Unions have become an albatross to American companies and to state, local and federal governments. They cripple companies with strikes and union workers aren’t more productive than other workers despite being paid more.
Beyond that, unions are busting government pension plans and leaving nonunion taxpayers to clean up their deficit-funding messes.
The sharp decline of big unions in America is clearly evident in a recent decline in union membership. According to a report published Wednesday by the Bureau of Labor Statistics, union membership fell from 11.8 percent to 11.3 percent of all workers – a drop of about 400,000 members. At 14.4 million, union membership in the U.S. is at the lowest level since the 1930s.
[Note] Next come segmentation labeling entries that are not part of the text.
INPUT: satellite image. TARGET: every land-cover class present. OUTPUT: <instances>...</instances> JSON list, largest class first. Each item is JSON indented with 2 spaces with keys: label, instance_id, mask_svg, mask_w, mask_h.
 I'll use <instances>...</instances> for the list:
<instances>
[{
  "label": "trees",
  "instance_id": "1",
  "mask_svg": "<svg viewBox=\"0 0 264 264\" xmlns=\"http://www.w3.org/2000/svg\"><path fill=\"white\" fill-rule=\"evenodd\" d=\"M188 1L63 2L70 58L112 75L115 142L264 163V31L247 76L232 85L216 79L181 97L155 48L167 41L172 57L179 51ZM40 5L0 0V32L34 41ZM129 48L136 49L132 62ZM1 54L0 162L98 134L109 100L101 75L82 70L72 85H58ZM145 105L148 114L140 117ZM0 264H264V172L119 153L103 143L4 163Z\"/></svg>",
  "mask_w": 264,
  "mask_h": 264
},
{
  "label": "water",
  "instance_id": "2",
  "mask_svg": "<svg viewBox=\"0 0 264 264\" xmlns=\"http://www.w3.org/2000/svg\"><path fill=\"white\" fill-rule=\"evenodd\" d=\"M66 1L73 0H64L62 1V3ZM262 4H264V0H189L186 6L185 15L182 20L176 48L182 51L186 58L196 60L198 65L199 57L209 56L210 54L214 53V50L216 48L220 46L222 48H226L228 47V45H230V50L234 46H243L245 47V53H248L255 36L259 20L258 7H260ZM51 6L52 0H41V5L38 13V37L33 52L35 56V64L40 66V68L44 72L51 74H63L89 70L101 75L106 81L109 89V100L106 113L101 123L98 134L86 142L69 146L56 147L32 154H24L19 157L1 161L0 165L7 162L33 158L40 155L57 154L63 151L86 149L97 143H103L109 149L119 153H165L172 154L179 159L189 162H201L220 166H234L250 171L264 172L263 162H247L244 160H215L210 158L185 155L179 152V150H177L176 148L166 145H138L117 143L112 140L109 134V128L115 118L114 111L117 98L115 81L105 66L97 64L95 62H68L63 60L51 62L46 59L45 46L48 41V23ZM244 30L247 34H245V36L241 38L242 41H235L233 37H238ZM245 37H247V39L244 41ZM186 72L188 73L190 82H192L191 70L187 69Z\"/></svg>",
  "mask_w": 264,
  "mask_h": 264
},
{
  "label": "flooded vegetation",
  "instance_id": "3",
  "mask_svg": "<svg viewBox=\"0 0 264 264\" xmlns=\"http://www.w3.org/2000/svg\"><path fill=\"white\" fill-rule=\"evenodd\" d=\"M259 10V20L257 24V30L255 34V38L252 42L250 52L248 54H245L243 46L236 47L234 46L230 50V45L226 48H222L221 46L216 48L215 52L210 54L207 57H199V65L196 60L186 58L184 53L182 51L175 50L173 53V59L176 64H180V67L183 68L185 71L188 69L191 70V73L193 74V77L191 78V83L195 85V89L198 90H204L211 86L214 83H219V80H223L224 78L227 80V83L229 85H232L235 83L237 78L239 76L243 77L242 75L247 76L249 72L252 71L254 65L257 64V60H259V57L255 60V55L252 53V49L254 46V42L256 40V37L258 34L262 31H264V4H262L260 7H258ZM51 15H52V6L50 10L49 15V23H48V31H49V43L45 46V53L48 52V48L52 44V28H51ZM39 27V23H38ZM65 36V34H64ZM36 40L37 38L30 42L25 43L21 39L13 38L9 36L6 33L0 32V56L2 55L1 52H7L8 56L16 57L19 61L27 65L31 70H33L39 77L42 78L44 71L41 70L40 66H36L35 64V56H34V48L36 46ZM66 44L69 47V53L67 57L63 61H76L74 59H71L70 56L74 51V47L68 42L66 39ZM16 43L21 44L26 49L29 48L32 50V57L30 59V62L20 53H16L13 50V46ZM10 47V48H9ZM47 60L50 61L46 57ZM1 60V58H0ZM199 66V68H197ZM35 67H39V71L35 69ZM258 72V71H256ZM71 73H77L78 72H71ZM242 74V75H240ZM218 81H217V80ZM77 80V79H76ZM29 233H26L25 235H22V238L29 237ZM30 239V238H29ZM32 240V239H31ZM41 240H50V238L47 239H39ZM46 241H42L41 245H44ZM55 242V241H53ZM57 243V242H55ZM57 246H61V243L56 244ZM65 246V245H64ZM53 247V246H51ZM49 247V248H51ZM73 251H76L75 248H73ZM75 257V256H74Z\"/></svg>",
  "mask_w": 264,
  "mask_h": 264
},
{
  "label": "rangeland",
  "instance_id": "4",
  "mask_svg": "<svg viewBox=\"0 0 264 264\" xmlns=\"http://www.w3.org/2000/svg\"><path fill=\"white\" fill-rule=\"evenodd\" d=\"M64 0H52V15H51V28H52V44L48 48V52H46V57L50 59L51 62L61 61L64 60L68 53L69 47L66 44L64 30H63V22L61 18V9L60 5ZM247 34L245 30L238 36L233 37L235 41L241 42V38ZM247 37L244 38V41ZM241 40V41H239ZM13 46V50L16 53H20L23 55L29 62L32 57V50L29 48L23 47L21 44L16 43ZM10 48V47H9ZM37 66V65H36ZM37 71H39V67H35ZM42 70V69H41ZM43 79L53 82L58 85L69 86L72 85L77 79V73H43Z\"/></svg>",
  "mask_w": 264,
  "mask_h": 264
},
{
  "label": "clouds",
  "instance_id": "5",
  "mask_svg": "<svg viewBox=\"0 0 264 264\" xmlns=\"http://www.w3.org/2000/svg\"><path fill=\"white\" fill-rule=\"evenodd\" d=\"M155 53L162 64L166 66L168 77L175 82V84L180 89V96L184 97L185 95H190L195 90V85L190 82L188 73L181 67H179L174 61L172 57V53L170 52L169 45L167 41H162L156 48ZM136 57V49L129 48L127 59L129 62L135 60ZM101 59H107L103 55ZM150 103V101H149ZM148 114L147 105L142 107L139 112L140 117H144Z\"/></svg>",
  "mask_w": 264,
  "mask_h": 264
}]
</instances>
As more U.S. companies struggle to stay afloat in a global economy, the future looks ominous for unions. They just don’t work well in a global economy, and that’s the future.
Unionized government workers account for more than half of the union losses, or about 234,000 union jobs. After accumulating about $6 trillion in public debt over the past four years, the federal government is no longer handing out stimulus grants to state and local governments like Halloween candy. This means that all of those extra government workers that were hired with grant money have to be cut loose in a bad economy.
During the recent anemic so-called economic recovery, the private sector has added jobs, which at one time would have produced a slight increase in union jobs. Not anymore. Union membership fell from 6.9 percent to 6.6 percent in the private sector during the lack-luster economic recovery” as companies tightened their payrolls and cut corporate fat. Job growth, while moderate, has generally taken place at nonunion firms.
"To employers, it's going to look like the labor movement is ready for a knockout punch," said Gary Chaison, professor of industrial relations at Clark University in Worcester, Mass. "You can't be a movement and get smaller."
While “knockout punch” may be somewhat strong verbiage, taxpayers are certainly showing less compassion and tolerance for union strikes and most believe union pension plans are scandalous and collectively unsustainable.
Public animosity over last year’s Chicago teachers strike and failed recall of Wisconsin’s Gov. Scott Walker, who restricted union bargaining, are testimony to a shift in public opinion against unions. Wisconsin shed about 46,000 union members last year, mostly in the public sector. Government workers make up about 51 percent of all union workers.
In Indiana, a new right-to-work law that took effect last March shrank union membership in that state by 56,000 members.
Unions have long been allowed to force workers to pay union dues even if they didn’t want to join their organization. Wisconsin, Michigan and Indiana killed that golden goose legislation and more states are considering introducing similar right-to-work laws - a clear sign of union fatigue in an increasingly global marketplace.
Meanwhile, older union workers are not being replaced by young union members at traditional rates as more U.S. governments and companies shift to automation, outsourcing and nonunion labor in order to compete with companies in Europe, Asia, South America.
It is the future, it is the way forward - like it or not.